Text Mining with I-Analyzer & R

Author

Research Data Management Support

Published

April 25, 2023

Welcome

Text mining methods are quickly gaining popularity among researchers, including those from Law, Economics and Governance (LEG) disciplines. Text mining exploits sizeable collections of digitized texts for automatic analysis, using software such as R or Python. For example, newspaper articles have been to measure economic sentiments and digitized court records to analyze the evolution of jurisdiction.

In this course, we will get you up to speed with a simple workflow for data-driven research using digitized text collections, and learn to reflect on the pros and cons of using methods like these. We will start with selecting relevant texts in iAnalyzer and creating a dataset based on your own research question. After an introduction to R, you will gradually learn to analyze your dataset. This also allows you to develop general skills in R that are becoming ever more useful in the complex analysis of data. By the end of the course, you will be able to answer a simple research question based on your dataset, and to use an ‘Open Science’ approach to report on your workflow and the pros and cons of text-mining.

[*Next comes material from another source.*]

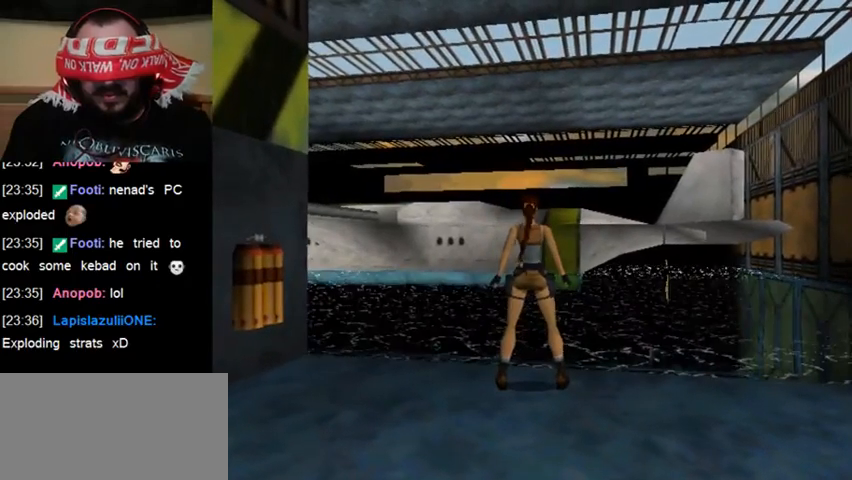
{"keys": ["walk"], "events": [[133, "up", "down"], [367, "up", "up"]]}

After completing this module, students will be able to:

  • process substantial datasets containing textual information;

  • select subsets of digitized text collections such as newspapers for analysis;

  • import and harmonize textual data in R;

  • visualize textual data using n-grams and relations between words;

  • automatically identify themes and subjects within textual data (topic modeling);

  • reflect on the benefits and drawbacks of using text-mining methods for research.